The name was like a needle. Maren. Soft, trendy, light. A name for a girl who doesn't have two and a half years of baggage and shared grief. A name for a girl who is a "fresh start" and not a "routine."

"Do you love her?"

"I don't even know her like that," he snapped, looking frustrated. "It’s just... seeing her made me realize that I wasn't feeling what I should be feeling with you anymore."

"How noble of you," I spat. "You didn't cheat. You just emotionally moved into her house while you were still sleeping in my bed. You still let me touch you, Tyler. You let me cook for you, let me tell you I loved you, all while you were measuring the distance between me and her."

"I was trying to figure things out!"

"And while you were 'figuring things out,' I was still all in. I was still building a life with a ghost."

He had nothing to say to that. He just stood there, looking like a man who had successfully navigated a difficult task and was now waiting for the aftermath to clear. I felt a wave of pure, unadulterated humiliation wash over me. I had been a fool. I had been talking about summer rentals and graduation parties, and he had been drafting a resignation letter.

"I feel so fucking stupid," I whispered, the tears finally overflowing.
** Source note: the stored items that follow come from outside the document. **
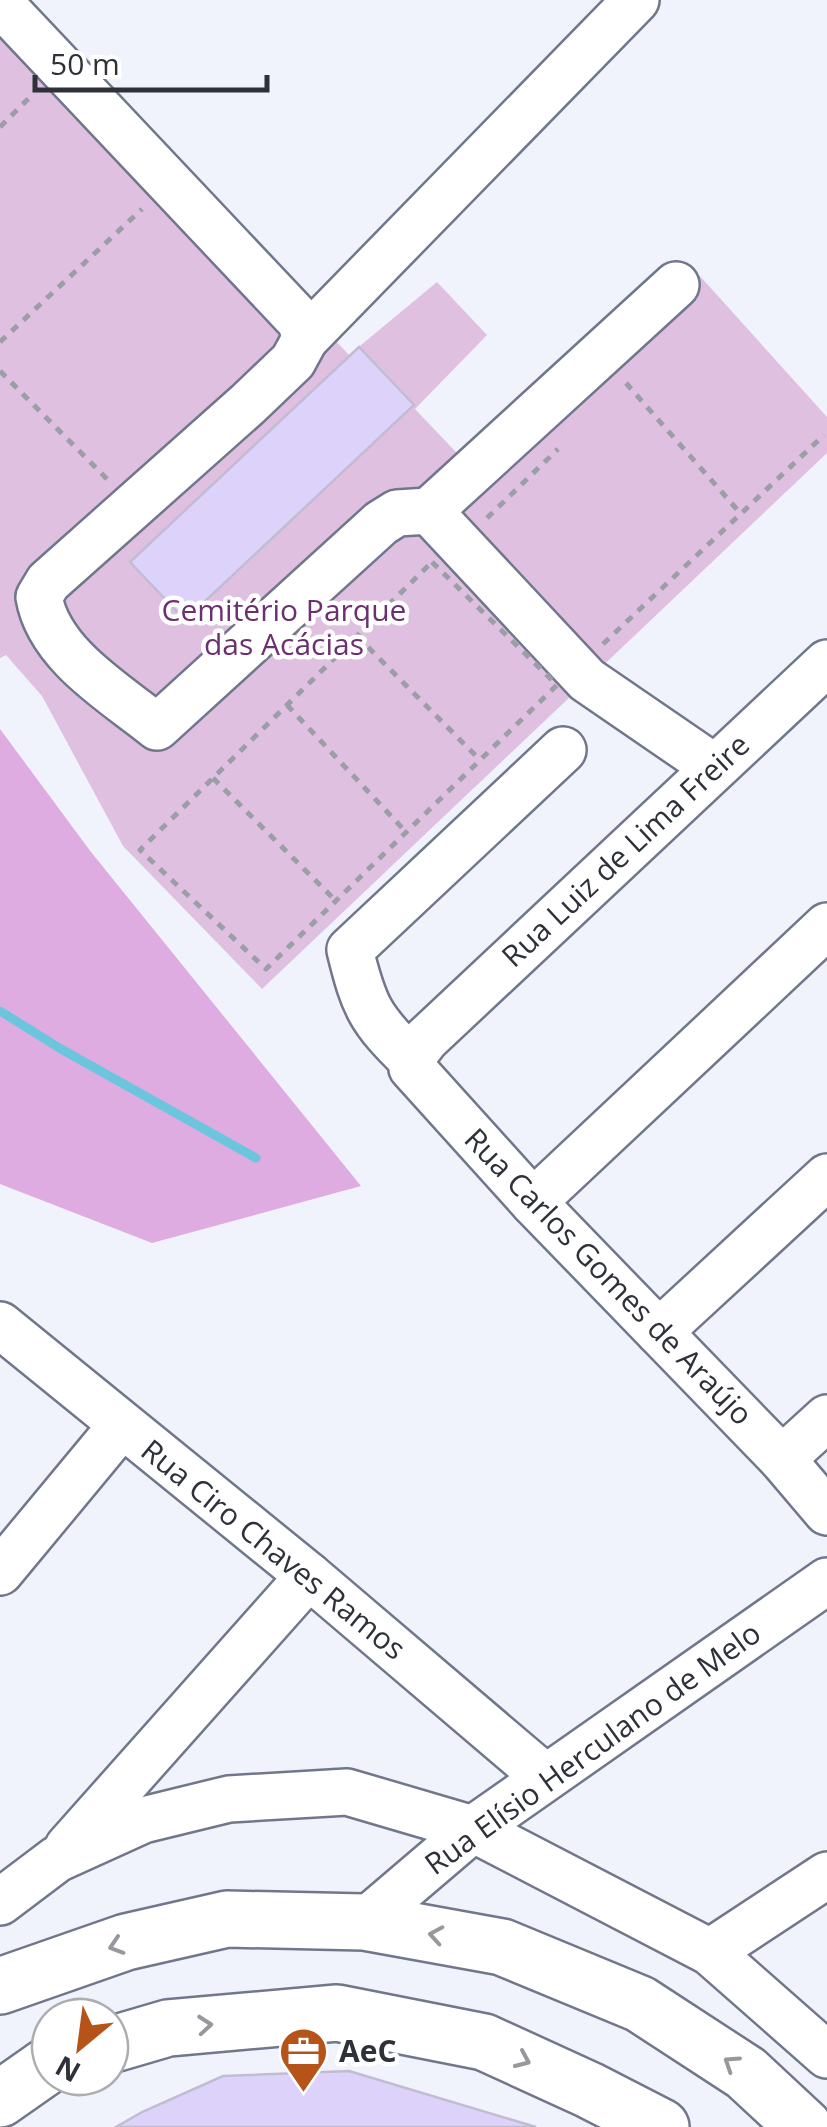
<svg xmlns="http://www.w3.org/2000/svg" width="827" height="2127" font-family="'Open Sans',sans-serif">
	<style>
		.green { fill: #e0c0e1 }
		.forest { fill: #dface1 }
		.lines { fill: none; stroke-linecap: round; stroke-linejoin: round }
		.stream { stroke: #6bc5dd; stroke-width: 9 }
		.building { fill: #ddd2f9; stroke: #c2bcd2; stroke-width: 2.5 }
		.minor-casing { stroke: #71778b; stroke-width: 50 }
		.major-casing { stroke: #71778b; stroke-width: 60 }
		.path { stroke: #9b9ea7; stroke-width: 5; stroke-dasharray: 8 8; stroke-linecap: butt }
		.minor { stroke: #fff; stroke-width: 45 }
		.major { stroke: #fff; stroke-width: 55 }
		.oneway { stroke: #96989c }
		.labels { text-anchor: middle; stroke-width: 9; stroke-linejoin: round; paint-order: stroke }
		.park-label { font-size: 30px; fill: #6c2f6f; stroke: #fff }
		.street-label { font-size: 30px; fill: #2e3139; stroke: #fff }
		.poi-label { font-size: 30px; font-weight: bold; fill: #2e3139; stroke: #fff; text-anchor: start }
	</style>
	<rect width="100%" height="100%" fill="#f0f3fc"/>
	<path class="green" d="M0,0H16L349,355L437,282L487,335L415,409L474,471L699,275L827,417V453L262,989L123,846L42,696L6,655L0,658Z"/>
	<path class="forest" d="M0,729L91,852L361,1186L152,1243L0,1184Z"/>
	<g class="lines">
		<path class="stream" d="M0,1011L61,1049L256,1158"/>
	</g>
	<g class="building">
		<path d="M359,347L414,405L185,620L130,562Z"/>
		<path d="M349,2071L536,2127H116L142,2112L223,2076Z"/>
	</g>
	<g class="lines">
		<defs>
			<g id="minor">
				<path d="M0,3L301,322L305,339L293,361L248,404L48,582L39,597C49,655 115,693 157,727L381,523L397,513L429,511L587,680L714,767"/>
				<path d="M305,339L636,0"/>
				<path d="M429,511L676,285"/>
				<path d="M827,663L426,1039L416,1052L412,1068L533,1202L782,1459L827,1512"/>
				<path d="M412,1060C370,1019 364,1007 350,950L563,750"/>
				<path d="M533,1202L827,926"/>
				<path d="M0,1325L309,1576L545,1777"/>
				<path d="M659,1332L827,1177"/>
				<path d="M782,1459L827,1418"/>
				<path d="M0,1572L121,1426"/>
				<path d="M68,1847L309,1576"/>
				<path d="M0,1902L57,1859L143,1820L229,1799L347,1792L473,1829L710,1952L827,2055"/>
				<path d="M364,1922L473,1829L827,1581"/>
				<path d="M710,1952L827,1875"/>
			</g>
			<g id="major">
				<path d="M0,1986L126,1942L227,1919L364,1922L502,1947L640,2004L746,2073L804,2127"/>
				<path d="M110,2045L168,2028L337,2013L484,2042L589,2090L661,2127"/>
				<path d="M0,2099L50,2064"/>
			</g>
		</defs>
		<use href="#minor" class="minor-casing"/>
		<use href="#major" class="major-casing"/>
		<g class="path">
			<path d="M0,127L33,94"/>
			<path d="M0,342L142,209"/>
			<path d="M0,371L107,479"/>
			<path d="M626,383L741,514"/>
			<path d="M487,518L558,449"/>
			<path d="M432,562L557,685L266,969L140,850Z"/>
			<path d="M357,636L480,760"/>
			<path d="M603,644L824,435"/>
			<path d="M287,705L406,832"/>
			<path d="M213,778L336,901"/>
		</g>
		<use href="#minor" class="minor"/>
		<use href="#major" class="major"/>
	</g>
	<defs><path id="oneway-chevron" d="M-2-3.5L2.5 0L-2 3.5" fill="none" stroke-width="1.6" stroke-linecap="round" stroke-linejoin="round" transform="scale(2.5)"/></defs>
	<g class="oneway">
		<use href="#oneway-chevron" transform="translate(436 1935) rotate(-170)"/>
		<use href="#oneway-chevron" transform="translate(116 1946) rotate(162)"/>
		<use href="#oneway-chevron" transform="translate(205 2025) rotate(-5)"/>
		<use href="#oneway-chevron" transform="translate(523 2060) rotate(24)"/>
		<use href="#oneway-chevron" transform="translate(731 2063) rotate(-147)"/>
	</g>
	<defs>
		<symbol id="office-pin" viewBox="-11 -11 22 30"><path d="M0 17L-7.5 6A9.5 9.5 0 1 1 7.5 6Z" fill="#b55318" stroke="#fff"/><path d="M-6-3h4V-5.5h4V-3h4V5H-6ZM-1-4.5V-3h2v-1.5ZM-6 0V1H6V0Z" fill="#fff"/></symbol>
	</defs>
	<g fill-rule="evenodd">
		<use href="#office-pin" x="276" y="2024" width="55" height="75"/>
	</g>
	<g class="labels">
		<g class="park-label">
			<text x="284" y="621">Cemitério Parque<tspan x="284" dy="34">das Acácias</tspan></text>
		</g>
		<g class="street-label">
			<text transform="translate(626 851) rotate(-43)" y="10">Rua Luiz de Lima Freire</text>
			<text transform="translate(608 1277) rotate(46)" y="10">Rua Carlos Gomes de Araújo</text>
			<text transform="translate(273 1550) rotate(39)" y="10">Rua Ciro Chaves Ramos</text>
			<text transform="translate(593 1749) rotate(-36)" y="10">Rua Elísio Herculano de Melo</text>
		</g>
		<g class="poi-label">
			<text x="339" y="2062">AeC</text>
		</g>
	</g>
	<g transform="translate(80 2047) rotate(209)"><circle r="48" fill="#ffffff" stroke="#abadb0" stroke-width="2.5"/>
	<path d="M0-8L18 38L0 25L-18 38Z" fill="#b55318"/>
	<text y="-15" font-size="28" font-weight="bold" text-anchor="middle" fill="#2e3139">N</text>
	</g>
	<path d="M35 75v15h232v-15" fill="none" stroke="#2e3139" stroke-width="5"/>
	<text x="50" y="75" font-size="30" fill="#2e3139" stroke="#ffffff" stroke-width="8" paint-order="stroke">50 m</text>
</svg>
"You're not stupid, Cassie."

"I made dinner reservations for your birthday yesterday, Tyler! I bought those concert tickets you wanted. I was talking about us finding a place together after graduation *literally yesterday*." I wiped my face with the back of my hand, but it was useless. "And you just sat there. You watched me do it."

His eyes closed briefly, his face tight with a pain that I knew was only a fraction of mine. He knew he was the villain in this story, and he was just waiting for the scene to end.

I grabbed my purse, my fingers fumbling with the strap.

"Wait," he said as I turned toward the door.

"For what? Another speech about how you 'care' about me? How you hope we can stay friends once you’ve finished 'figuring things out' with Maren?"

"Can we please not end this angry?"

I stopped and looked at him, truly looked at him, in disbelief. "Tyler, you’re the one who ended this. You don't get to decide how I feel about it. You don't get to have the clean break and the clear conscience."

I walked to the door, my hand shaking as it gripped the knob.

"Cassie."

I froze.

"I really am sorry. I didn't want to hurt you."

I stood there for a long beat, looking at the doorframe, at the hallway I’d walked down a thousand times. I thought about the boy who used to pull me into his lap while he studied. The boy who knew exactly how I liked my coffee and which movies made me cry. The boy who had been my home.

I realized then that the most painful part wasn't that he was leaving. It was the realization that he had already left. He’d been gone for months, and I had been living in the echo.

"You should have told me the moment you felt it shift," I said, my voice finally steadying into something cold and final. "You owed me that much."

He didn't say anything.

I looked back at him one last time, memorizing the guilt on his face so I could replace the memories of his smile. "I hope she was worth the wreckage, Tyler."

I walked out, and this time, I didn't look back when the door clicked shut.